Norway calls off sale of last private land in Arctic Svalbard

The Norwegian government called offa plan to sell the last privately owned piece of land on the strategic Arctic archipelago of Svalbard on Monday in order to prevent its acquisition by China.

Norway calls off sale of last private land in Arctic Svalbard

The remote Sore Fagerfjord property in southwestern Svalbard — 60 square kilometres (23 square miles) of mountains, plains and a glacier — was on sale for 300 million euros ($326 million).

The archipelago is located halfway between mainland Norway and the North Pole, in an Arctic region that has become a geopolitical and economic hotspot as the ice melts and relations grow ever frostier between Russia and the West.

Svalbard is governed under an unusual legal framework that allows foreign entities to gain footholds in the region.
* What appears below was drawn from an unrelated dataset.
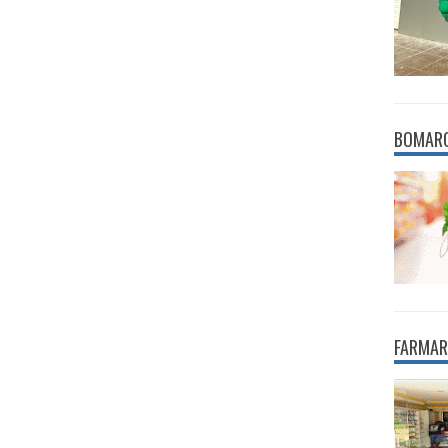
BOMAR
FARMAR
A treaty signed in 1920 recognises Norwegian sovereignty over the territory but it also gives citizens of the signatory powers — which include Russia and China — the same rights to exploit its mineral resources.

Russia, for example, has maintained a coal mining community on Svalbard, via the state-run company Trust Arktikugol, for decades.

Yet Norway, keen to protect its sovereignty, would not look kindly on the property falling into foreign hands, and the government said Monday a potential sale will require state approval under national security law.

“The current owners of Sore Fagerfjord… are open to selling to actors that could challenge Norwegian legislation in Svalbard,” Trade and Industry Minister Cecilie Myrseth said.

“It could disturb stability in the region and potentially threaten Norwegian interests,” she added.

Lawyer Per Kyllingstad, who represents the sellers, has previously told AFP that he had received “concrete signs of interest” from potential Chinese buyers who have “been showing a real interest in the Arctic and Svalbard for a long time.”

The piece of land is a unique occasion to grab the “last private land in Svalbard, and, to our knowledge, the last private land in the world’s High Arctic,” he said.

Kyllingstad did not immediately respond to the government announcement.

The property’s seller is a company controlled by a Russian-born Norwegian, according to local media.

Critics are sceptical about the price and feasibility of the sale. The property, in the southwest of the archipelago where no infrastructure exists, covers protected areas where construction and motorised transport are prohibited, stripping it of commercial value.

In 2016, the government paid 33.5 million euros to acquire the second-last piece of private land on Svalbard, near Longyearbyen, which was also reportedly being eyed by Chinese investors.